The above example discusses time travel simulation of a single original instance of a bug. In the bug report, Antithesis selects a sample of several instances of a bug for time travel debugging. In the linked report, there are two instances with two separate graphs showing when the bug was probably baked in. Clicking on a different bug instance will highlight the other graph, while clicking on a point on the graph will scroll the logs to the points corresponding to that time. Here you should click at 20 or 30 seconds before bug detection to examine the logs – it appears the bug was baked in somewhere around there.
Logs
The Logs Section shows the logs generated over the course of running the selected bug instance. This includes application logs, system journal messages, and other information you may need to understand the bug in question. You may customize what is included by default in the logs, either on a per-property basis or for all of the properties in your test run.
The log viewer allows searching and filtering for particular log messages, using either substrings or regular expressions. You can also select which services or software components should have their logs included, using the button on the top left. An excerpt from the logs is below:
Remember that you can click at a point on the likelihood graph to go to the corresponding time in the logs.
Statistical debug information
The Statistical Debug Information section estimates how strongly associated each area of the code is with the bug. Recall that Antithesis starts with a sample of instances of a bug and then generates a universe of many thousands of test cases by varying conditions a little bit. For every one of these new cases where the bug is hit, Antithesis records which lines of code in your software ran at some point. For every case where the bug is not hit, Antithesis records the same information. This is useful for generating hypotheses about where the bug is in your code: you can look at the lines of code that were most highly correlated with the bug occurring. Conversely, this is also useful for ruling out culprits: you might think that the bug is in one section of code, but Antithesis might find a test case where the bug is detected but that section of code is never called. The bug must therefore be somewhere else.
This section answers two related questions:
- Given that the bug is detected, what is the likelihood that a particular line of code is encountered?
- Given that a line of code is executed, what is the likelihood that the bug eventually surfaces?
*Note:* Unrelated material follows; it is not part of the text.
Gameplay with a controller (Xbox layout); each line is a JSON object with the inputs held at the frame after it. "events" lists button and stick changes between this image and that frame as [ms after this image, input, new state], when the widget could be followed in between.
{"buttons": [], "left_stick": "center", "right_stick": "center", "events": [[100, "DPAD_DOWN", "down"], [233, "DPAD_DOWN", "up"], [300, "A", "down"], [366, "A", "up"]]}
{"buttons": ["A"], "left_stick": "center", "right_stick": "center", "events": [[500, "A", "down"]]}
The table in this section displays every line of code that ran in any of the test cases, and allows you to sort by these two distinct conditional probabilities.
The table also allows filtering by file, function, or class name in case you are only interested in seeing the statistical information for particular parts of your system.
It is normal that code associated with printing the error message or with the process of crashing will have a very high association with the bug. You may need to scroll down a little bit in the table to get past these trivial associations.